» **Goal of the exercise**
Your response should be every line from the entries that includes the string "vite".

(Records from a data collection)
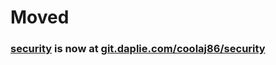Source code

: # Moved
### [security](https://git.daplie.com/coolaj86/security) is now at [git.daplie.com/coolaj86/security](https://git.daplie.com/coolaj86/security)
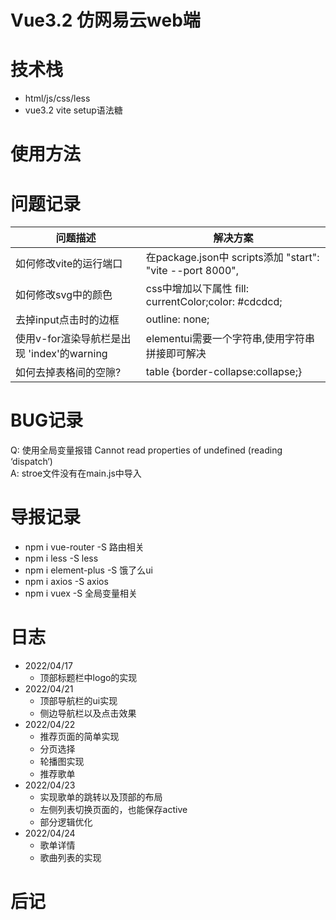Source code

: # Vue3.2 仿网易云web端

# 技术栈
- html/js/css/less
- vue3.2 vite setup语法糖

# 使用方法

# 问题记录

|问题描述|解决方案|
|-----|-----|
| 如何修改vite的运行端口 | 在package.json中 scripts添加 "start": "vite --port 8000",|
| 如何修改svg中的颜色 | css中增加以下属性 fill: currentColor;color: #cdcdcd; |
| 去掉input点击时的边框 | outline: none; |
| 使用v-for渲染导航栏是出现 'index'的warning | elementui需要一个字符串,使用字符串拼接即可解决 |
| 如何去掉表格间的空隙? | table {border-collapse:collapse;} |

# BUG记录

Q: 使用全局变量报错 Cannot read properties of undefined (reading ‘dispatch‘)  
A: stroe文件没有在main.js中导入

# 导报记录
- npm i vue-router -S   路由相关
- npm i less -S         less
- npm i element-plus -S 饿了么ui
- npm i axios -S        axios
- npm i vuex -S         全局变量相关

# 日志
- 2022/04/17
  - 顶部标题栏中logo的实现
- 2022/04/21
  - 顶部导航栏的ui实现
  - 侧边导航栏以及点击效果
- 2022/04/22
  - 推荐页面的简单实现
  - 分页选择
  - 轮播图实现
  - 推荐歌单
- 2022/04/23
  - 实现歌单的跳转以及顶部的布局
  - 左侧列表切换页面的，也能保存active
  - 部分逻辑优化 
- 2022/04/24
  - 歌单详情
  - 歌曲列表的实现
# 后记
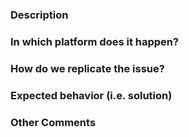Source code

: ### Description
<!--- Describe your issue/bug/request in detail -->


### In which platform does it happen?
<!--- Describe the platform where the issue is happening (use a list if needed) -->
<!--- For example: -->
<!--- * Azure Data Science Virtual Machine. -->
<!--- * Azure Databricks.  -->
<!--- * Other platforms.  -->


### How do we replicate the issue?
<!--- Please be specific as possible (use a list if needed). -->
<!--- For example: -->
<!--- * Create a conda environment for pyspark -->
<!--- * Run unit test `test_sar_pyspark.py` with `pytest -m 'spark'` -->
<!--- * ... -->


### Expected behavior (i.e. solution)
<!--- For example:  -->
<!--- * The tests for SAR PySpark should pass successfully. -->


### Other Comments
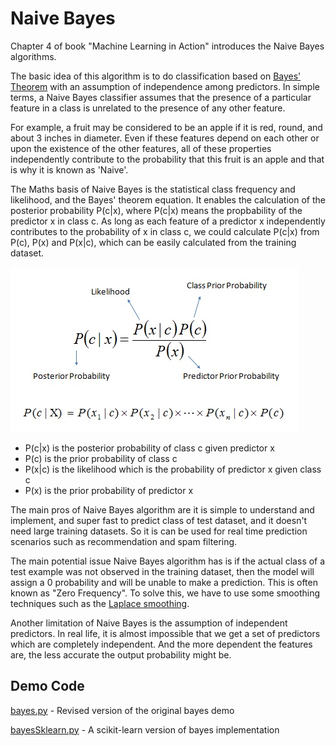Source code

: # Naive Bayes

Chapter 4 of book "Machine Learning in Action" introduces the Naive Bayes algorithms.

The basic idea of this algorithm is to do classification based on [Bayes' Theorem](https://en.wikipedia.org/wiki/Bayes%27_theorem) with an assumption of independence among predictors. In simple terms, a Naive Bayes classifier assumes that the presence of a particular feature in a class is unrelated to the presence of any other feature.

For example, a fruit may be considered to be an apple if it is red, round, and about 3 inches in diameter. Even if these features depend on each other or upon the existence of the other features, all of these properties independently contribute to the probability that this fruit is an apple and that is why it is known as 'Naive'.

The Maths basis of Naive Bayes is the statistical class frequency and likelihood, and the Bayes' theorem equation. It enables the calculation of the posterior probability P(c|x), where P(c|x) means the propbability of the predictor x in class c. As long as each feature of a predictor x independently contributes to the probability of x in class c, we could calculate P(c|x) from P(c), P(x) and P(x|c), which can be easily calculated from the training dataset.

![](bayes_equation.jpg)

- P(c|x) is the posterior probability of class c given predictor x
- P(c) is the prior probability of class c
- P(x|c) is the likelihood which is the probability of predictor x given class c
- P(x) is the prior probability of predictor x

The main pros of Naive Bayes algorithm are it is simple to understand and implement, and super fast to predict class of test dataset, and it doesn't need large training datasets. So it is can be used for real time prediction scenarios such as recommendation and spam filtering.

The main potential issue Naive Bayes algorithm has is if the actual class of a test example was not observed in the training dataset, then the model will assign a 0 probability and will be unable to make a prediction. This is often known as "Zero Frequency". To solve this, we have to use some smoothing techniques such as the [Laplace smoothing](https://en.wikipedia.org/wiki/Additive_smoothing).

Another limitation of Naive Bayes is the assumption of independent predictors. In real life, it is almost impossible that we get a set of predictors which are completely independent. And the more dependent the features are, the less accurate the output probability might be.

## Demo Code

[bayes.py](bayes.py) - Revised version of the original bayes demo

[bayesSklearn.py](bayesSklearn.py) - A scikit-learn version of bayes implementation
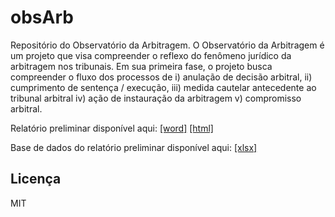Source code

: 
<!-- README.md is generated from README.Rmd. Please edit that file -->

# obsArb

<!-- badges: start -->
<!-- badges: end -->

Repositório do Observatório da Arbitragem. O Observatório da Arbitragem
é um projeto que visa compreender o reflexo do fenômeno jurídico da
arbitragem nos tribunais. Em sua primeira fase, o projeto busca
compreender o fluxo dos processos de i) anulação de decisão arbitral,
ii) cumprimento de sentença / execução, iii) medida cautelar antecedente
ao tribunal arbitral iv) ação de instauração da arbitragem v)
compromisso arbitral.

Relatório preliminar disponível aqui:
[\[word\]](https://github.com/abjur/obsArb/raw/main/inst/relatorio/relatorio.docx)
[\[html\]](https://jtrecenti.quarto.pub/obsarb/)

Base de dados do relatório preliminar disponível aqui:
[\[xlsx\]](https://github.com/abjur/obsArb/raw/main/inst/da_arbitragem.xlsx)

## Licença

MIT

» **Expected answer**
- vue3.2 vite setup语法糖
| 如何修改vite的运行端口 | 在package.json中 scripts添加 "start": "vite --port 8000",|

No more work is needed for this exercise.